[Items drawn from a data source]
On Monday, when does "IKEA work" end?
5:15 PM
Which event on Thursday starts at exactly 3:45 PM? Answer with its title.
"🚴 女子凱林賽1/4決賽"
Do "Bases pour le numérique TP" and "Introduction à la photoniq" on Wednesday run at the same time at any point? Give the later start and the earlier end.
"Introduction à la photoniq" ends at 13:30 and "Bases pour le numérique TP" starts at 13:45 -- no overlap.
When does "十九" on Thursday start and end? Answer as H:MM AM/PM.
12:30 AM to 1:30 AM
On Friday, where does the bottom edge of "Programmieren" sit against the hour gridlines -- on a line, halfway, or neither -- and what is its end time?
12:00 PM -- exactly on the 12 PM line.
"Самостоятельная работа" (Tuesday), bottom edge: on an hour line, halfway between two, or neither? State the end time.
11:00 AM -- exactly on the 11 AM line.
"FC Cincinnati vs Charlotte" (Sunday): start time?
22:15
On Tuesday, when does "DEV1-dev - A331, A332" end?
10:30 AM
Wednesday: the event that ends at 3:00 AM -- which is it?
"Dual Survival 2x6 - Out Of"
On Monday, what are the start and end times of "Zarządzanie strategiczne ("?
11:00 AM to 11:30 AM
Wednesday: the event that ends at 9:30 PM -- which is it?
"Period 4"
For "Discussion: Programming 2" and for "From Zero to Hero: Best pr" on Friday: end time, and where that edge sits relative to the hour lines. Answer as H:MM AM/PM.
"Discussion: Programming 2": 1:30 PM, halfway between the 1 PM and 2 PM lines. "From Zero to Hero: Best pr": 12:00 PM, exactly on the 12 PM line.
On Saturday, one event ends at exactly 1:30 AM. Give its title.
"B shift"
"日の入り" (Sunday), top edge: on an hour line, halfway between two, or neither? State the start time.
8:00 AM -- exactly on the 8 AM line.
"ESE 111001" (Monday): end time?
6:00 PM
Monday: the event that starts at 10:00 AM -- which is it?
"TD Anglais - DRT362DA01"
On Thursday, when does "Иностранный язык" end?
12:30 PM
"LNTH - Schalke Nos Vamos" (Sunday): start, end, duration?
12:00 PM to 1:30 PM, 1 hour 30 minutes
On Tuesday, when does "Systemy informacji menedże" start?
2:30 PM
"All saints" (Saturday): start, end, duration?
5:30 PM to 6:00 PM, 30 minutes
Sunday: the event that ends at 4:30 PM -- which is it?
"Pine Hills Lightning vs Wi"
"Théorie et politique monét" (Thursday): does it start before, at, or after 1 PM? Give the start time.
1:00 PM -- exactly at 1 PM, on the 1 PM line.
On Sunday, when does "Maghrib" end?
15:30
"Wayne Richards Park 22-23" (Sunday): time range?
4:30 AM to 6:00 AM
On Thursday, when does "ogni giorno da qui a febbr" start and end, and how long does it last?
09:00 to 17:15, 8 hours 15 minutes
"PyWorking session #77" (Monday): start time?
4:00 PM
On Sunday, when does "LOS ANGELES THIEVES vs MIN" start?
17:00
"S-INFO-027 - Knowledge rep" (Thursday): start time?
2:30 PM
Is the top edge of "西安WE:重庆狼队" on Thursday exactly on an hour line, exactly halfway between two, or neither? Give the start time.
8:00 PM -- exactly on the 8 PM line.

Problem description: Report every line of the records above that contains the word "Monday", copying each line in full. Treat uppercase and lowercase as different when matching.

Exercise solution:
On Monday, when does "IKEA work" end?
On Monday, what are the start and end times of "Zarządzanie strategiczne ("?
"ESE 111001" (Monday): end time?
Monday: the event that starts at 10:00 AM -- which is it?
"PyWorking session #77" (Monday): start time?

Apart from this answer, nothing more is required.